На столе, поверх остальных нот, лежала серенькая папочка.
– Студентка занесла, – сказала Татьяна Владимировна, учитель по истории искусств, и показала взглядом на стол. Она частенько задерживалась до семи и позже. Старше меня на несколько лет, одно время я замечал, что строит глазки, но как-то она не в моем вкусе, потому ни разу не дал повода. Нос у нее слишком острый, а еще волосы всегда жирные и некрасиво облепляют голову, выделяя квадратные скулы.
– Ничего не говорила? – спросил и перехватил папку двумя руками, покрутил, разыскивая подпись владельца.
Коллега покачала головой.
– Попросила тебе передать и умчала.
Папка ничем не выделялась от остальных, разве что цветом и каллиграфическими буковками «С» и «И», что отпечатались в правом углу. Я распахнул первую страницу и пробежался взглядом по партитуре.
– А… – обернулся, чтобы узнать, как звали студентку, но Татьяна уже вышла из кабинета.
Все гениальное неизбежно прячется в простом. Я даже присел на край стула, чтобы поверить своим глазам. «Вечная любовь»[9] Жоржа Гарваренца, великого французского композитора, в обработке студентки оказалась на мой вкус очень лаконичной и свежей. Да и еще на два голоса: мужской и женский. Невероятно. Кто это написал?
Полистал в самый конец и нашел приписку: «Аранжировка А. Чудаковой».
Вот тебе и Чудакова…
Глава 12. Настя
Оркестр гремел и плавил мозг, драл грудь низкими нотами альтов и саксофонов, резал по ушам трубами и тромбонами и оставался тошнотой под горлом. Было так плохо, что, когда дошла очередь петь, ноги еле разогнулись. В глазах плясали солнечные зайчики, меня пару раз бросило на стену, жестко мутило, отчего я стискивала кончик языка зубами, но все равно шла. Да, я – упорный слоненок. Или ослик. Упаду, но буду петь на новогоднем концерте. Они не выбросят меня на берег под названием «убираем из программы, Чудакова не справилась», как море мертвую тушу кита. Этого не будет. Никогда!
Алексей Васильевич подал холодную руку и, пока вел меня к микрофону, шепнул на ухо:
– Настя, ты справишься? Цвет лица у тебя пугающий.

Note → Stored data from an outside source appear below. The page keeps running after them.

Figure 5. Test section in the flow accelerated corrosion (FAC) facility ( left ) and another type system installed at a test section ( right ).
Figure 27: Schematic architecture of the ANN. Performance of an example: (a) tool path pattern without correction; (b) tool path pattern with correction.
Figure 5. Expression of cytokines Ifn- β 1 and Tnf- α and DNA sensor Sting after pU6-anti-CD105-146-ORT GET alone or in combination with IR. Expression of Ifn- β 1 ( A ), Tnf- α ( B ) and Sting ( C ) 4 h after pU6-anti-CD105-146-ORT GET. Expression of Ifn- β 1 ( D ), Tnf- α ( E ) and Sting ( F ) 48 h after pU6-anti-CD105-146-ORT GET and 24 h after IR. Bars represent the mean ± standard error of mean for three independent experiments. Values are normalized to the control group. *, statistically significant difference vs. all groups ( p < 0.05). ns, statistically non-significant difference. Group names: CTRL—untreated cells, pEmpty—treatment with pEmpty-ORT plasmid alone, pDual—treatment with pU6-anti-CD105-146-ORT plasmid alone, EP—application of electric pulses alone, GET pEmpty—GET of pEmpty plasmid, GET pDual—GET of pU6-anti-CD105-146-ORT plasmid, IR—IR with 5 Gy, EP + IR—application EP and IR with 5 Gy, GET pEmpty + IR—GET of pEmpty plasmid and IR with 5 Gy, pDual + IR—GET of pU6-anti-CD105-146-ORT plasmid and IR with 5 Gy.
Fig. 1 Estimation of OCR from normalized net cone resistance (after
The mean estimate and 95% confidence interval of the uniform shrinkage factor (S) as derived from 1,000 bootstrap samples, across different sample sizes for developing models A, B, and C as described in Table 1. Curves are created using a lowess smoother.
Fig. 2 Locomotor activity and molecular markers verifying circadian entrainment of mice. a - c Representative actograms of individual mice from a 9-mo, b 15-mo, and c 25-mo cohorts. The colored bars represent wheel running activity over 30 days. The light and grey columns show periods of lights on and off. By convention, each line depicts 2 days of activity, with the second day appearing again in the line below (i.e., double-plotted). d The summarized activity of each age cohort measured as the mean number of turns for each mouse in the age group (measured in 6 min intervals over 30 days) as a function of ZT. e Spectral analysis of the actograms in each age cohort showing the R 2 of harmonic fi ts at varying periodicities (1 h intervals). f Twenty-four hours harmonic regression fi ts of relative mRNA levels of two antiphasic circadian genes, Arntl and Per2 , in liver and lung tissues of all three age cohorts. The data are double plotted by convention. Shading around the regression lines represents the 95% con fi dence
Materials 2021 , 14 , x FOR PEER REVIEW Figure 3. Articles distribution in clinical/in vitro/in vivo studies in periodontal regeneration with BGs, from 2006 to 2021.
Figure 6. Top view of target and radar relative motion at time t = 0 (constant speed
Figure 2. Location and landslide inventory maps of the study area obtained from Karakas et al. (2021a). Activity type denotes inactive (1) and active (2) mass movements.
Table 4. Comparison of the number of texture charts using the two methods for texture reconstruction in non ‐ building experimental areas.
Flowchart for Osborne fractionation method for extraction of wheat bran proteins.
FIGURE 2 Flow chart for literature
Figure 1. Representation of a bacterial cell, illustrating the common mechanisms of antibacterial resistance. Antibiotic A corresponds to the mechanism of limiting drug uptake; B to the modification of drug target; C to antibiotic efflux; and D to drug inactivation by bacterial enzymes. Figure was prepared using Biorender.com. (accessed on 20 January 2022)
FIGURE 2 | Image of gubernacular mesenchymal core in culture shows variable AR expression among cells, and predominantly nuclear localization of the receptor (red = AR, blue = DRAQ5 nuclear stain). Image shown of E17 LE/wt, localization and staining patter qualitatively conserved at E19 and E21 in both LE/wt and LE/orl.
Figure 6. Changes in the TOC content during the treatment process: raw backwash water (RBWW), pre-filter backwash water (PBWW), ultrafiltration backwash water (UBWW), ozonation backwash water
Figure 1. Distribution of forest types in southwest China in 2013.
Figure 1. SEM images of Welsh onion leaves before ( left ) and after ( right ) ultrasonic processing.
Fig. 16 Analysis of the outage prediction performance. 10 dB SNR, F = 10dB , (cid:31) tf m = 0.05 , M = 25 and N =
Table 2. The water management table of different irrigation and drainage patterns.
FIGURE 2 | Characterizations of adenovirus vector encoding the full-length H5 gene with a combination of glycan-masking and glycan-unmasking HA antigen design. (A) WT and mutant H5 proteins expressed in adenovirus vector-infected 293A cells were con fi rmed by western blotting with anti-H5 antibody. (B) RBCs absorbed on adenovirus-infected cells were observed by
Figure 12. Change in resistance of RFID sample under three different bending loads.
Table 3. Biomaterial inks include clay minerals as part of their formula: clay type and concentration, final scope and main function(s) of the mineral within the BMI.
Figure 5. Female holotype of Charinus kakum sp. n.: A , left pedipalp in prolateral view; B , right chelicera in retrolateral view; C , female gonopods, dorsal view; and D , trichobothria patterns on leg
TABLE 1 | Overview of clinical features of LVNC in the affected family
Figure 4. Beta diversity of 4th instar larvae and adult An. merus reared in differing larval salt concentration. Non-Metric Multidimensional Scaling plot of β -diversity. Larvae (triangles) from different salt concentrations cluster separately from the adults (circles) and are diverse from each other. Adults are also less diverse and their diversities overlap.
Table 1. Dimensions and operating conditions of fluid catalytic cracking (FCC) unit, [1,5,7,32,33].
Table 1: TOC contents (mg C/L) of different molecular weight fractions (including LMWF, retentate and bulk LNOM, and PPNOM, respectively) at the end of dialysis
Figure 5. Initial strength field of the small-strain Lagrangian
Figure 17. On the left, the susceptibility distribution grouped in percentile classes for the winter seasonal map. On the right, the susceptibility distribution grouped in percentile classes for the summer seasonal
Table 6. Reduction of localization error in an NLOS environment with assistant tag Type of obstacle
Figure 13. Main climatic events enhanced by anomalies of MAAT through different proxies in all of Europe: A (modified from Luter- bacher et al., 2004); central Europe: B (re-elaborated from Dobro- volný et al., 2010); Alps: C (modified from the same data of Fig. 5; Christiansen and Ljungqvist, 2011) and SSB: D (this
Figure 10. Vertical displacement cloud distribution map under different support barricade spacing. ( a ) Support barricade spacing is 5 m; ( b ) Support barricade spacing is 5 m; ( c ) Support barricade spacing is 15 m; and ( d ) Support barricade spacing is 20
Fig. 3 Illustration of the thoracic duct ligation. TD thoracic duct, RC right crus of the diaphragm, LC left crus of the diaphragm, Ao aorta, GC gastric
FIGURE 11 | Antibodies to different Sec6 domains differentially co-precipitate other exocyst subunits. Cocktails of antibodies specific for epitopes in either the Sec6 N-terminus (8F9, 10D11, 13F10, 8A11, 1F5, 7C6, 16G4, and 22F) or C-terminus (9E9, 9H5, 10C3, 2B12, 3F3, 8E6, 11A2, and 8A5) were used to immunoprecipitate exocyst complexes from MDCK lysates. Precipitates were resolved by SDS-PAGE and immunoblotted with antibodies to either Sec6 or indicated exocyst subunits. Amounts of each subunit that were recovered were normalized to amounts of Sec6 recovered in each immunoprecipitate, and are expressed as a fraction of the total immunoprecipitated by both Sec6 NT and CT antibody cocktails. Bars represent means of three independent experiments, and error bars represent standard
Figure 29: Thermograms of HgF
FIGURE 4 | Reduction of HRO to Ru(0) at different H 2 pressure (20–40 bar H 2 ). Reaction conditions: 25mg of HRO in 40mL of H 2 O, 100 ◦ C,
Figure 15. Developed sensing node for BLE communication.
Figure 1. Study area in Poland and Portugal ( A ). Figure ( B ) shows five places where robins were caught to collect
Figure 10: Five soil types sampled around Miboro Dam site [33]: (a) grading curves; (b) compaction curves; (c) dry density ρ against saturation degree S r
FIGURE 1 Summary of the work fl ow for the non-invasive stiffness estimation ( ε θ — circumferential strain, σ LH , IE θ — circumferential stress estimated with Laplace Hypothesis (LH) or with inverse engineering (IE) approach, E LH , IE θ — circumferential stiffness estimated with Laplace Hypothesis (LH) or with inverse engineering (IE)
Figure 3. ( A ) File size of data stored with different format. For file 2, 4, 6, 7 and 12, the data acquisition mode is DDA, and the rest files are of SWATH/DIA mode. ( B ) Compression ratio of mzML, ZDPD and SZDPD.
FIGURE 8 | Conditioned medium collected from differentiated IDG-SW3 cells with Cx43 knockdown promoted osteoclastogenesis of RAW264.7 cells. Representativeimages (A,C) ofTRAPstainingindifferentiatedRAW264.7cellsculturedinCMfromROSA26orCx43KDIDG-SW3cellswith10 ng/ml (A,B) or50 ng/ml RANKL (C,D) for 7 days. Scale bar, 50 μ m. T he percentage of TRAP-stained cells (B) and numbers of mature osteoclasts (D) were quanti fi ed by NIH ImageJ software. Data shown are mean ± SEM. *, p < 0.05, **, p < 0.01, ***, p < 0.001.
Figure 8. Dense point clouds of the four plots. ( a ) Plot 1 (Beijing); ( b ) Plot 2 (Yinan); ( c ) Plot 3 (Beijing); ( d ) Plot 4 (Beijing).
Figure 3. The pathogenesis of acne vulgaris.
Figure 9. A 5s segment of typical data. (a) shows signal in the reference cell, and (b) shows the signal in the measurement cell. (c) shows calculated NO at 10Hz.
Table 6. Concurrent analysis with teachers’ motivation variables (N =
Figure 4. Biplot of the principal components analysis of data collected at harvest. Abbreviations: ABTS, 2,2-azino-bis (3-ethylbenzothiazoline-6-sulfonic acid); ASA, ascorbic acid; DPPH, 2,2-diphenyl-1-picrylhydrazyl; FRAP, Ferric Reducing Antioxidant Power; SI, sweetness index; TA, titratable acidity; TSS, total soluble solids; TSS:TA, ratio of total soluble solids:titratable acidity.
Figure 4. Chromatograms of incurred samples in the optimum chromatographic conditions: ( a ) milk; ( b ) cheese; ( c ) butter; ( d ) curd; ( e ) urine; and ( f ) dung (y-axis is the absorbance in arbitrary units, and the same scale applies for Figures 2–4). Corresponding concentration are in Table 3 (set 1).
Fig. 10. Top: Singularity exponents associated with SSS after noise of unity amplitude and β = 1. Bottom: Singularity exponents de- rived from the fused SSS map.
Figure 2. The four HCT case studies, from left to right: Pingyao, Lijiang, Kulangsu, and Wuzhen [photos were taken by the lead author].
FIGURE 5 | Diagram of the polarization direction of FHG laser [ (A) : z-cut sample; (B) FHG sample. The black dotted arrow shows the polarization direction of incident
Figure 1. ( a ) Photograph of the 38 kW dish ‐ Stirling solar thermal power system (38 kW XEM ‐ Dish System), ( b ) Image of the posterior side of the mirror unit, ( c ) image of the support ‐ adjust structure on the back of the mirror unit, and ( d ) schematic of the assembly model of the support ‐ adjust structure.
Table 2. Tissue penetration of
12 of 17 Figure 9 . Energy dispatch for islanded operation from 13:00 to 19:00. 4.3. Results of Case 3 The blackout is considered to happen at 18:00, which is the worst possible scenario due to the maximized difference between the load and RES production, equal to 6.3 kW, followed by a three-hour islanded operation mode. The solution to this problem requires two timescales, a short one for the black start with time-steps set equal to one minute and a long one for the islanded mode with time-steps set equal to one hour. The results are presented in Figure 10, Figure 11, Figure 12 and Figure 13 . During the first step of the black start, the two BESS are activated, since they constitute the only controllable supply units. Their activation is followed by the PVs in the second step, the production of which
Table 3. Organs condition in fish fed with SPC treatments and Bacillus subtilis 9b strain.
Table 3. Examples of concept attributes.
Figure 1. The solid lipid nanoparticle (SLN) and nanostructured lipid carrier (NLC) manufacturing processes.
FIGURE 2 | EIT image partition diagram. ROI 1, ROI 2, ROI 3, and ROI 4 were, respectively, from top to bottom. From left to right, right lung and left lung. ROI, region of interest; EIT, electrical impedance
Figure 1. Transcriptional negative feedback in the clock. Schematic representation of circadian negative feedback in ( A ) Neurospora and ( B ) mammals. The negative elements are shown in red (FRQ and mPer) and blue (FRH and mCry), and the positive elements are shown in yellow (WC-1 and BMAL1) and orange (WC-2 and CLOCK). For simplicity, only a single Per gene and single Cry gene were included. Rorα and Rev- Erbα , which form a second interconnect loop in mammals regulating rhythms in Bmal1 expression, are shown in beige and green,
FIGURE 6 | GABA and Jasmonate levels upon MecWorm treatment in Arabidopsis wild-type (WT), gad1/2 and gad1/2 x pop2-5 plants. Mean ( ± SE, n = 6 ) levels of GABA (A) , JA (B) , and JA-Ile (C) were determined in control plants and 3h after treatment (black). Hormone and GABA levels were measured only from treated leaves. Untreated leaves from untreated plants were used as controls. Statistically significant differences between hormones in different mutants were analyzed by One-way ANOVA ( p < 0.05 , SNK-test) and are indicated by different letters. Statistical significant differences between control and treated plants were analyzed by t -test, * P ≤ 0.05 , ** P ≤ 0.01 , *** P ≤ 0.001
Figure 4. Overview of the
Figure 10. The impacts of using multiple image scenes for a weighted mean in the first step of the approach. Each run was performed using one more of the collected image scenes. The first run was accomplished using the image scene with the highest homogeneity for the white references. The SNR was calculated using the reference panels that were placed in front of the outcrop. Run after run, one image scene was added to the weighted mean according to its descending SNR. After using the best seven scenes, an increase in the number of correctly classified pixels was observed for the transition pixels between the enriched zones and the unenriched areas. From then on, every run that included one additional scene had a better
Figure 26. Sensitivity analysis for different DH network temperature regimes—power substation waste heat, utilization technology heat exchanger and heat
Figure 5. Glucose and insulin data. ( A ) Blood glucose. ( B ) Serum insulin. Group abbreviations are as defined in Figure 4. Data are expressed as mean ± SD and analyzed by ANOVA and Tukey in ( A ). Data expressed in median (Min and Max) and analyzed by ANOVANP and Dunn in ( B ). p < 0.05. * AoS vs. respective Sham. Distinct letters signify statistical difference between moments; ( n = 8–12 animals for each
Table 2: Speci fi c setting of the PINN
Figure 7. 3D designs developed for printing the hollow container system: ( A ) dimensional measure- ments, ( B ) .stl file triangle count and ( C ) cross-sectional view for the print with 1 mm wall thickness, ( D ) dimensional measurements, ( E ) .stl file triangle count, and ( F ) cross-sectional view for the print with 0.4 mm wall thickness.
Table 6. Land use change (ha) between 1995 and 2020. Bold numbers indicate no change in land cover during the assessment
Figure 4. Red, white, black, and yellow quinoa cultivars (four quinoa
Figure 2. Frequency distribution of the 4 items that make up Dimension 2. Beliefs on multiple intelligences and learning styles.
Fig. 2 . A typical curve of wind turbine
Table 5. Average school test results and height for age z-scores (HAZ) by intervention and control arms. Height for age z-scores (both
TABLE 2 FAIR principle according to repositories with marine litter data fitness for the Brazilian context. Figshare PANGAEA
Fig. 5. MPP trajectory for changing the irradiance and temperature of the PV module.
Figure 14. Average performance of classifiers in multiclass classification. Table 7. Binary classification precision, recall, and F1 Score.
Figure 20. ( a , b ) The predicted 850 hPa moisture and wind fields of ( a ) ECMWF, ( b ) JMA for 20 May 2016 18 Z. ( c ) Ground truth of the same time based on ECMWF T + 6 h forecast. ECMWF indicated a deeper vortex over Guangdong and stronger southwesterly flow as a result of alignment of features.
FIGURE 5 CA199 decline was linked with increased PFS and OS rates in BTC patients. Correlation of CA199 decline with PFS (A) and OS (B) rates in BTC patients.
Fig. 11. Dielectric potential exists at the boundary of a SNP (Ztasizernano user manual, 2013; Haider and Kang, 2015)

– Я смогу, – быстро ответила и откашлялась в кулак, высвободила руку и до белых косточек вцепилась в стойку. Только бы не рухнуть, только бы… – Немного устала.
Немного? Я два часа головы не поднимала от партитуры, в висках до сих пор стучали ноты из «Вечной любви», прокручивались в бешеном танце знаки, фигуры, аккорды. Могу представить, что я там в аранжировке начудила. Не видать мне аттестации, как собственного затылка. Придется на коленях умолять Грозу, чтобы смиловался и дал мне еще один шанс.
Дирижер недоверчиво взглянул на меня, но отсчитал палочкой «Раз-два-три-четыре», разрисовывая воздух причудливыми фигурами, и музыка втянула мою волю в мягкие объятия.
Не знаю откуда брались резервы, но я пела. Хрипловато немного, но пела. Почти отключалась от мира, когда вытягивала высокие свистящие ноты, срезая их в жесткий драйв, почти скрим. Расщепление расслабляет связки, я знала это, потому старалась использовать только его, чтобы не дай Бог сорвать голос. От этого песня получилась очень роковой, колючей и драйвовой.
На последних нотах, где глиссандо и длинная точка вытрясли из меня последние силы, я просто откинулась на стену и чуть не рухнула под ноги клавишнику. Он вместо меня схватил драгоценный инструмент и шарахнулся в сторону.
Но мне помог Алексей: взял меня за локоть и потащил в коридор.
– Настя, что с тобой? – уже выйдя, грозно выдал дирижер. Холодная рука легла на лоб. – Да ты горишь. Зачем пела с температурой? Могла вообще не приходить, – дирижер затолкал меня в тесный кабинет и усадил на стул.